What To Do With Your Audit Results

You now have a prioritised list of performance issues, organised by effort level, with specific metrics and affected pages documented. Here’s how to use it.

If your audit mostly reveals Tier 1 issues, you probably don’t need an expensive engagement. A skilled freelance developer working from your audit document can handle these in a few focused days. Expect to pay £500-£2,000 depending on complexity, and expect to see measurable improvements within a week of deployment.

If you have a mix of Tier 1 and Tier 2 issues, you need someone with front-end performance expertise, not just general web development skills. Ask candidates to explain what they’d do about your specific render-blocking resources or your INP problem. If they can’t speak to those specifics, they’re not the right fit.

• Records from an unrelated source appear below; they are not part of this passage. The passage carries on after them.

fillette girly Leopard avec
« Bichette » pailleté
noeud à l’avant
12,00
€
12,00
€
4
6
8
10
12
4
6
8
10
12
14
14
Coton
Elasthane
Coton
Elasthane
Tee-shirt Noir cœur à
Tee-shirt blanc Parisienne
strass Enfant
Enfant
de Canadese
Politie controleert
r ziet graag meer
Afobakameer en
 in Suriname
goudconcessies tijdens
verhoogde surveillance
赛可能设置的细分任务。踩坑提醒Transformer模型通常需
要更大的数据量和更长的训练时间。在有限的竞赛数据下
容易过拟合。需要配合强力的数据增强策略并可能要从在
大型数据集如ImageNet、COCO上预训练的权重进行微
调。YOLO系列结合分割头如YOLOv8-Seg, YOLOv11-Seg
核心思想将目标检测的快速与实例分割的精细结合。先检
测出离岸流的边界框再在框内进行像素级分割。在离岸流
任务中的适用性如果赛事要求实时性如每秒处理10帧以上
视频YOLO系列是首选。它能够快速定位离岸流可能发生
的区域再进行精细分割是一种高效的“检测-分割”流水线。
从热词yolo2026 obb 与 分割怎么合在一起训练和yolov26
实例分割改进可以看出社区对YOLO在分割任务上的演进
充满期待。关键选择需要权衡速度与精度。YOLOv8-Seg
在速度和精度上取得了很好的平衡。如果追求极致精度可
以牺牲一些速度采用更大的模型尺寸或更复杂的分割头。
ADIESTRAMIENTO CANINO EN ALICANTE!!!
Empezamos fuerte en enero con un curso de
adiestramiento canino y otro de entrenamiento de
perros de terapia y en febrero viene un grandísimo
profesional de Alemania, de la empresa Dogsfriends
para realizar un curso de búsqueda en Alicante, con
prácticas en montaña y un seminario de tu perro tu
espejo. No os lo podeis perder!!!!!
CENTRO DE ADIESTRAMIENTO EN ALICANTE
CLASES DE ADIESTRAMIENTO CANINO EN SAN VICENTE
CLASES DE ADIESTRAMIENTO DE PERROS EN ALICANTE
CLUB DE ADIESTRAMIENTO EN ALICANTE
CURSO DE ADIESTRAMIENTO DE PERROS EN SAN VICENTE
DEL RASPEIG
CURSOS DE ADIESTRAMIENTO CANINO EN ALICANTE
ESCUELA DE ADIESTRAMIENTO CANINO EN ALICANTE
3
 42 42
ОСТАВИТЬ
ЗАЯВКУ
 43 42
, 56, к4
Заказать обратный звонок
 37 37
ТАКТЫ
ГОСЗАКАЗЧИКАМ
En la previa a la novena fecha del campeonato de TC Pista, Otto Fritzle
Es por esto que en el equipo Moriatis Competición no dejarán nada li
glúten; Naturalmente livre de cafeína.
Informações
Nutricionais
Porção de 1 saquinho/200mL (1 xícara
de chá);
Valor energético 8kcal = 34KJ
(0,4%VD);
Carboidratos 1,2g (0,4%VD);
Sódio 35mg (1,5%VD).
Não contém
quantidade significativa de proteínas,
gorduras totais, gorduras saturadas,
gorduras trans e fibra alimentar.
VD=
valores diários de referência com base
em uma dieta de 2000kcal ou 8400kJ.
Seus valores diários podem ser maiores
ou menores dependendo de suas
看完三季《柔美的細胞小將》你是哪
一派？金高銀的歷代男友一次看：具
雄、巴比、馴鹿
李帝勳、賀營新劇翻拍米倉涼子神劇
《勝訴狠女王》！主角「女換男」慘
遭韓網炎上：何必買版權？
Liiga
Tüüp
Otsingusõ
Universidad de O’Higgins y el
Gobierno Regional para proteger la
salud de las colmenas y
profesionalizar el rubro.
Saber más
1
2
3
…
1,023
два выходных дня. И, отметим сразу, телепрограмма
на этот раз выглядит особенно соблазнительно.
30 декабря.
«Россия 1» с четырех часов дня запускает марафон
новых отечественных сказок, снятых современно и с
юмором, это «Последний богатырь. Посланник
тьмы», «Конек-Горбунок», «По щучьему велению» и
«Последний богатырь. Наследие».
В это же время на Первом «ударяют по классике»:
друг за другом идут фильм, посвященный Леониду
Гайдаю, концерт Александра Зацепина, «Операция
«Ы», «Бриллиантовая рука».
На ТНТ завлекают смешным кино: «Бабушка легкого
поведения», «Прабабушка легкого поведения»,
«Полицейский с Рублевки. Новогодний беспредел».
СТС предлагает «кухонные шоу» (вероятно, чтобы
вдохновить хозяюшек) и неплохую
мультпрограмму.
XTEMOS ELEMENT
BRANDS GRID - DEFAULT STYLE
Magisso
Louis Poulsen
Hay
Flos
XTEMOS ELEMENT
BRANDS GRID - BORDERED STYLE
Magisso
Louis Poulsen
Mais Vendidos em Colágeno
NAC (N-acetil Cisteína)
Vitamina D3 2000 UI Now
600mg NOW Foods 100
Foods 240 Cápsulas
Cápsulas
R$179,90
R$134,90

If your audit surfaces Tier 3 architectural problems, resist the urge to start patching. Every hour spent optimising a fundamentally slow architecture is an hour you’ll lose when you eventually rebuild. Instead, use your audit as the foundation for a proper performance-focused rebuild brief. You’ll get better proposals from agencies and developers because you’re giving them concrete data instead of a vague sense that “the site feels slow.”

The audit itself is the best money-saving tool you have. It ensures that whatever you spend next is directed at the actual problems, with clear before-and-after metrics to prove the work delivered results. Two hours of careful measurement now will prevent months of expensive guesswork later.